> **Your objective**
The entries below are to be copied exactly, with nothing left out.
· · ·
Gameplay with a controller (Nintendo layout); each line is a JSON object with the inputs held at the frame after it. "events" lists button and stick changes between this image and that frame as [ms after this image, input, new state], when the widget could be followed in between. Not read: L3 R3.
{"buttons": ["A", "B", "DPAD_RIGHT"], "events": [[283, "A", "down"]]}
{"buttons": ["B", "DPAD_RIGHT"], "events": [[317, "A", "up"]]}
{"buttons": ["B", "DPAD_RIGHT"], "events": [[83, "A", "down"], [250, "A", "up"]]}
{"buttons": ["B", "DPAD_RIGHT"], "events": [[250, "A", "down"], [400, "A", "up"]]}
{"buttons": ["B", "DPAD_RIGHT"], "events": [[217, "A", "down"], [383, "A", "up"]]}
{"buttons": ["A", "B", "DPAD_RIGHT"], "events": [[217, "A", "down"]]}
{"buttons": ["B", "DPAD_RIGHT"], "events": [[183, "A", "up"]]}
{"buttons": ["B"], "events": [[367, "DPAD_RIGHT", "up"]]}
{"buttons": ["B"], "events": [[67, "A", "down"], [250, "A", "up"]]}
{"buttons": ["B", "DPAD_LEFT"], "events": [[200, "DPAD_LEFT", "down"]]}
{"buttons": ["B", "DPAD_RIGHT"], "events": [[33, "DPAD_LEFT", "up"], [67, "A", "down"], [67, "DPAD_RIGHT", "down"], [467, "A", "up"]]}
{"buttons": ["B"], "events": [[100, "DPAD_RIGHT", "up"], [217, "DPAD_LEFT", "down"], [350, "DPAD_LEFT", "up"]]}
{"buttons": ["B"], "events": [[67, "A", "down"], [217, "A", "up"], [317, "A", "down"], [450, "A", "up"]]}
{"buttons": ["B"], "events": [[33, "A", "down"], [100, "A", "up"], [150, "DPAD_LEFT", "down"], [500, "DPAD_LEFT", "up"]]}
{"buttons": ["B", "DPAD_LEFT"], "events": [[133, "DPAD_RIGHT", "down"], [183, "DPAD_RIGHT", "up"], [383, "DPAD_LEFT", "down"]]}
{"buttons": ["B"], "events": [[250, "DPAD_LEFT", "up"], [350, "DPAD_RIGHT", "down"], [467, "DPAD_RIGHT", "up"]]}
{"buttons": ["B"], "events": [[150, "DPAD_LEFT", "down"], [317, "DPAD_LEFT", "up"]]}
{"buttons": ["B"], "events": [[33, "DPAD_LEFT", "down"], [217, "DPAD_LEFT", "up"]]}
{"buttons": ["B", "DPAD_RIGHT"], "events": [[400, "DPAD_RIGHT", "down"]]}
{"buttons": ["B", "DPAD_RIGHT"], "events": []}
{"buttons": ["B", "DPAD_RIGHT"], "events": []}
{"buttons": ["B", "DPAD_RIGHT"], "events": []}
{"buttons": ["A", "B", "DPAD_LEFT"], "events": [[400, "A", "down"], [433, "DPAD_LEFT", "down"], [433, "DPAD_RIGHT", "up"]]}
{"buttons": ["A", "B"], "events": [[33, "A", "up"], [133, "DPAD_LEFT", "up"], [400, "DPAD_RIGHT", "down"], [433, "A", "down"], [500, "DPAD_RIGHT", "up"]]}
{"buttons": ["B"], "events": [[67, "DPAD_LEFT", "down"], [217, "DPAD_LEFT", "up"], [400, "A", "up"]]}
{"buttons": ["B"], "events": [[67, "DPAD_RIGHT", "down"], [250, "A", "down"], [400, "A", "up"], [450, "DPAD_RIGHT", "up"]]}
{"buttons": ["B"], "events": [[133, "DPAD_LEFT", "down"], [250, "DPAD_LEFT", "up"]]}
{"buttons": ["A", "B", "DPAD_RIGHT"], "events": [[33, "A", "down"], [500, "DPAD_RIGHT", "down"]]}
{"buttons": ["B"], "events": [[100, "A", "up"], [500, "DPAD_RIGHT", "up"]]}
· · ·
> **Written answer**
Gameplay with a controller (Nintendo layout); each line is a JSON object with the inputs held at the frame after it. "events" lists button and stick changes between this image and that frame as [ms after this image, input, new state], when the widget could be followed in between. Not read: L3 R3.
{"buttons": ["A", "B", "DPAD_RIGHT"], "events": [[283, "A", "down"]]}
{"buttons": ["B", "DPAD_RIGHT"], "events": [[317, "A", "up"]]}
{"buttons": ["B", "DPAD_RIGHT"], "events": [[83, "A", "down"], [250, "A", "up"]]}
{"buttons": ["B", "DPAD_RIGHT"], "events": [[250, "A", "down"], [400, "A", "up"]]}
{"buttons": ["B", "DPAD_RIGHT"], "events": [[217, "A", "down"], [383, "A", "up"]]}
{"buttons": ["A", "B", "DPAD_RIGHT"], "events": [[217, "A", "down"]]}
{"buttons": ["B", "DPAD_RIGHT"], "events": [[183, "A", "up"]]}
{"buttons": ["B"], "events": [[367, "DPAD_RIGHT", "up"]]}
{"buttons": ["B"], "events": [[67, "A", "down"], [250, "A", "up"]]}
{"buttons": ["B", "DPAD_LEFT"], "events": [[200, "DPAD_LEFT", "down"]]}
{"buttons": ["B", "DPAD_RIGHT"], "events": [[33, "DPAD_LEFT", "up"], [67, "A", "down"], [67, "DPAD_RIGHT", "down"], [467, "A", "up"]]}
{"buttons": ["B"], "events": [[100, "DPAD_RIGHT", "up"], [217, "DPAD_LEFT", "down"], [350, "DPAD_LEFT", "up"]]}
{"buttons": ["B"], "events": [[67, "A", "down"], [217, "A", "up"], [317, "A", "down"], [450, "A", "up"]]}
{"buttons": ["B"], "events": [[33, "A", "down"], [100, "A", "up"], [150, "DPAD_LEFT", "down"], [500, "DPAD_LEFT", "up"]]}
{"buttons": ["B", "DPAD_LEFT"], "events": [[133, "DPAD_RIGHT", "down"], [183, "DPAD_RIGHT", "up"], [383, "DPAD_LEFT", "down"]]}
{"buttons": ["B"], "events": [[250, "DPAD_LEFT", "up"], [350, "DPAD_RIGHT", "down"], [467, "DPAD_RIGHT", "up"]]}
{"buttons": ["B"], "events": [[150, "DPAD_LEFT", "down"], [317, "DPAD_LEFT", "up"]]}
{"buttons": ["B"], "events": [[33, "DPAD_LEFT", "down"], [217, "DPAD_LEFT", "up"]]}
{"buttons": ["B", "DPAD_RIGHT"], "events": [[400, "DPAD_RIGHT", "down"]]}
{"buttons": ["B", "DPAD_RIGHT"], "events": []}
{"buttons": ["B", "DPAD_RIGHT"], "events": []}
{"buttons": ["B", "DPAD_RIGHT"], "events": []}
{"buttons": ["A", "B", "DPAD_LEFT"], "events": [[400, "A", "down"], [433, "DPAD_LEFT", "down"], [433, "DPAD_RIGHT", "up"]]}
{"buttons": ["A", "B"], "events": [[33, "A", "up"], [133, "DPAD_LEFT", "up"], [400, "DPAD_RIGHT", "down"], [433, "A", "down"], [500, "DPAD_RIGHT", "up"]]}
{"buttons": ["B"], "events": [[67, "DPAD_LEFT", "down"], [217, "DPAD_LEFT", "up"], [400, "A", "up"]]}
{"buttons": ["B"], "events": [[67, "DPAD_RIGHT", "down"], [250, "A", "down"], [400, "A", "up"], [450, "DPAD_RIGHT", "up"]]}
{"buttons": ["B"], "events": [[133, "DPAD_LEFT", "down"], [250, "DPAD_LEFT", "up"]]}
{"buttons": ["A", "B", "DPAD_RIGHT"], "events": [[33, "A", "down"], [500, "DPAD_RIGHT", "down"]]}
{"buttons": ["B"], "events": [[100, "A", "up"], [500, "DPAD_RIGHT", "up"]]}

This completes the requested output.